When Jews resisted the Nazis, the Nazis called them terrorists. If they were caught, they were tortured, imprisoned, and executed. Yet today, those same fighters are remembered as heroes. Palestinians who resist Israeli occupation are also called terrorists. Many have been killed by Israeli forces. Others have died in detention through torture, starvation, or assassination.
In both cases, the powerful label resistance as criminal in order to justify crushing it. Both systems have also used starvation as a weapon. The Nazis deliberately used hunger to weaken and destroy Jewish communities. And after October 7, 2023, Israeli leaders publicly announced that Gaza would be denied food, water, medicine, and fuel.
For two long years, Gaza has endured what I call two winters of starvation. Starvation is not an accident. It is a policy.
There is also a striking double standard. Jews who fought the Nazis are celebrated today as courageous heroes. Palestinians, however, are not even allowed to express sympathy for resistance. When they do, they can be arrested, fined, or worse.

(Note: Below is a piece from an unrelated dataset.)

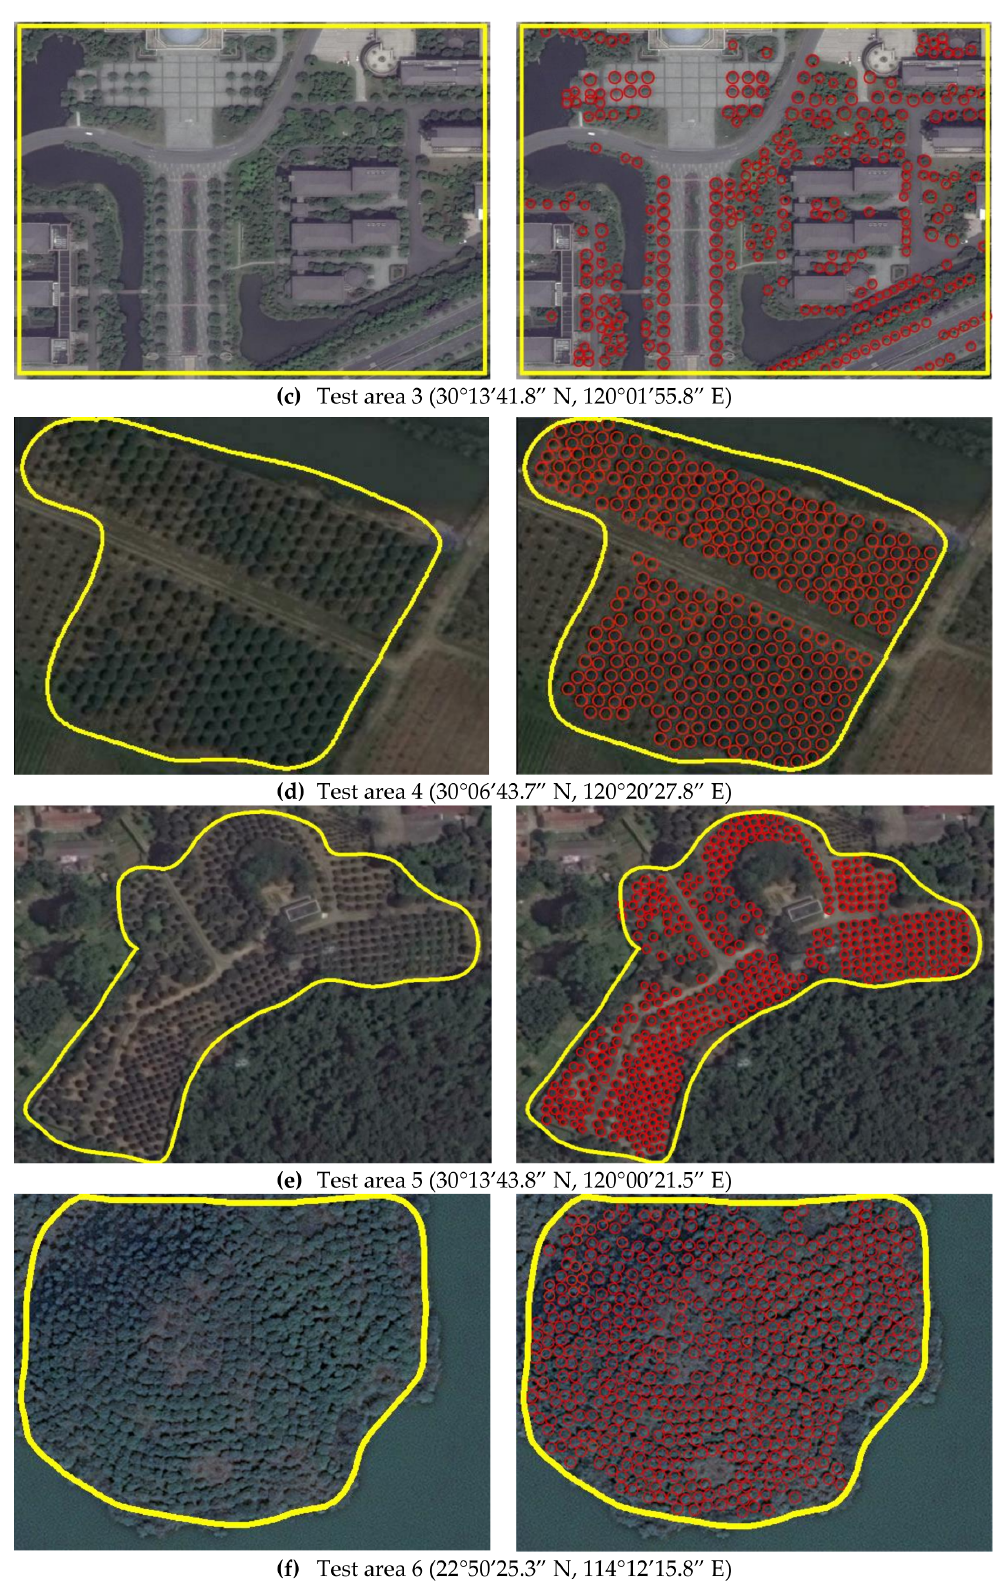
Figure 1. Six different test areas and the corresponding reference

In Gaza, even suspected sympathy for Hamas can result in airstrikes that destroy entire homes — killing parents, children, and even unborn babies. This is not justice. It is collective punishment. Some people say Jewish resistance failed, so it must have been futile. But failure does not mean a cause was wrong. The Nazis were stronger. That does not make them righteous. Power and morality are not the same thing.

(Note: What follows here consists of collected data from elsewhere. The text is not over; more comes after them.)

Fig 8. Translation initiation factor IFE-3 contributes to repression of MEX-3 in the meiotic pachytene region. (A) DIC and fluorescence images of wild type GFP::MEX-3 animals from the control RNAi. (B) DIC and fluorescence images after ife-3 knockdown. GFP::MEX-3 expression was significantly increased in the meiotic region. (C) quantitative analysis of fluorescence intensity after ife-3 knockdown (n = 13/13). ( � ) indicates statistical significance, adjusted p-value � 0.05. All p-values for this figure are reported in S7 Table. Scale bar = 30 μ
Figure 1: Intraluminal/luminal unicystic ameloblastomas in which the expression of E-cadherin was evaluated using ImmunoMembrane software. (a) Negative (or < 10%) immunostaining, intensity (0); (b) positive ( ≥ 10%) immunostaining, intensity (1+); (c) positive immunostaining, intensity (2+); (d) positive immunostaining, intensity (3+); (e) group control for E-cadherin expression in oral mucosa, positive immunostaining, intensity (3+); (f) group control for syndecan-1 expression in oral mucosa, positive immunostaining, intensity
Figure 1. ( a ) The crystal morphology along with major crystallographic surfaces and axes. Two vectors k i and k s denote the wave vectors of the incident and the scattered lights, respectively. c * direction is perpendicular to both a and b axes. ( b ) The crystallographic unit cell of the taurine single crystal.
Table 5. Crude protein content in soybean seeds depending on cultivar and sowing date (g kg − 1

In the same way, Palestinian resistance may fail —but that does not make the Palestinian struggle illegitimate. When Jewish resistance fighters killed one Nazi, the Gestapo often retaliated by killing five or ten innocent Jews who had nothing to do with it. That brutal reality did not make Jewish resistance immoral. It exposed the cruelty of the system they were fighting.
Today, people question whether Hamas’s October 7 attack benefited or harmed Palestinians—a topic likely to be debated by historians for years. The real issue now is whether we assess both Jewish and Palestinian resistance by the same moral standards. But the deeper question is this: Was it wrong for Jews to resist the Nazis? If the answer is no, then why is Palestinian resistance automatically denied moral standing?
I speak as a Christian pacifist. I do not endorse or celebrate violence. But I also refuse to condemn people who resist when their lives, their land, and their future are being erased. To understand resistance is not to glorify killing. It is to recognize the human cry for dignity when every peaceful door has been slammed shut.
About the Author
Rev. Dr. Alex Awad was born and raised in Jerusalem. After graduation from St. George’s High School, he studied in Europe and then moved to the United States. He finished a BA degree at Lee University and an MA in Education at North Georgia University. He received an MA in Missions and Evangelism from Asbury Theological Seminary in Wilmore, Kentucky.
For 26 years Rev. Awad with his wife Brenda served as missionaries with the General Board of Global Ministries of the United Methodist Church in Israel/Palestine. He was the pastor of an international church in East Jerusalem and taught courses at Bethlehem Bible College, where he served as a faculty member, dean of students, and board member.
Rev. Awad has written Through the Eyes of the Victims and Palestinian Memories; both books reveal the realities of life under Israeli military occupation. He has published numerous articles that call for justice for both Palestinians and Israelis.